Austrian contemporary artist. Martha Jungwirth, born January 15, 1940 in Vienna, is an Austrian painter, between figuration and abstraction.
Biography
From 1956 to 1963, Martha Jungwirth studied at the University of Applied Arts in Vienna in the class of Carl Unger. In 1968, she formed the group Wirklichkeiten (Realities) with Franz Ringel, Peter Pongratz, Wolfgang Herzig, Robert Zeppel-Sperl and Kurt Kocherscheidt. The group claims realistic and socially involved painting1.
In 1969, she married art historian and museum director Alfred Schmeller. In the 1970s, Christa Hauer-Fruhmann exhibited the first drawings of Martha Jungwirth2 in the gallery im Griechenbeisl.
From 1967 to 1977, she taught at the University of Applied Arts in Vienna1.

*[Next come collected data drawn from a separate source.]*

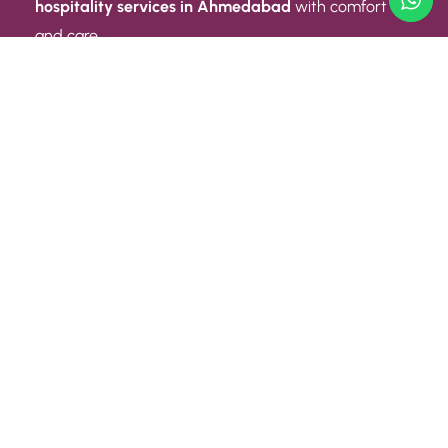
hospitality services in Ahmedabad
with comfort
and care.
Quick Link
ABOUT US
CONTACT US
PRIVACY POLICY
TERMS AND CONDITIONS
Quick Link
CAREER
EVENT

She combines figurative painting and abstraction. She creates drawings, watercolors and oil paintings on various media. She paints self-portraits, everyday objects, animals, landscapes. In 1974 and 1975, she stayed in New York. On her return, she produced large-format drawings representing ordinary household objects, symbols of the oppression of women3. In 1977, she presented her drawings of household appliances resembling X-rays at documenta 6 in Kassel4.
Martha Jungwirth always starts from a real situation: cities, people, landscapes, objects, animals. She starts her creative process from a reality. She never reconstructs the image. She develops a reflection based on the real situation4.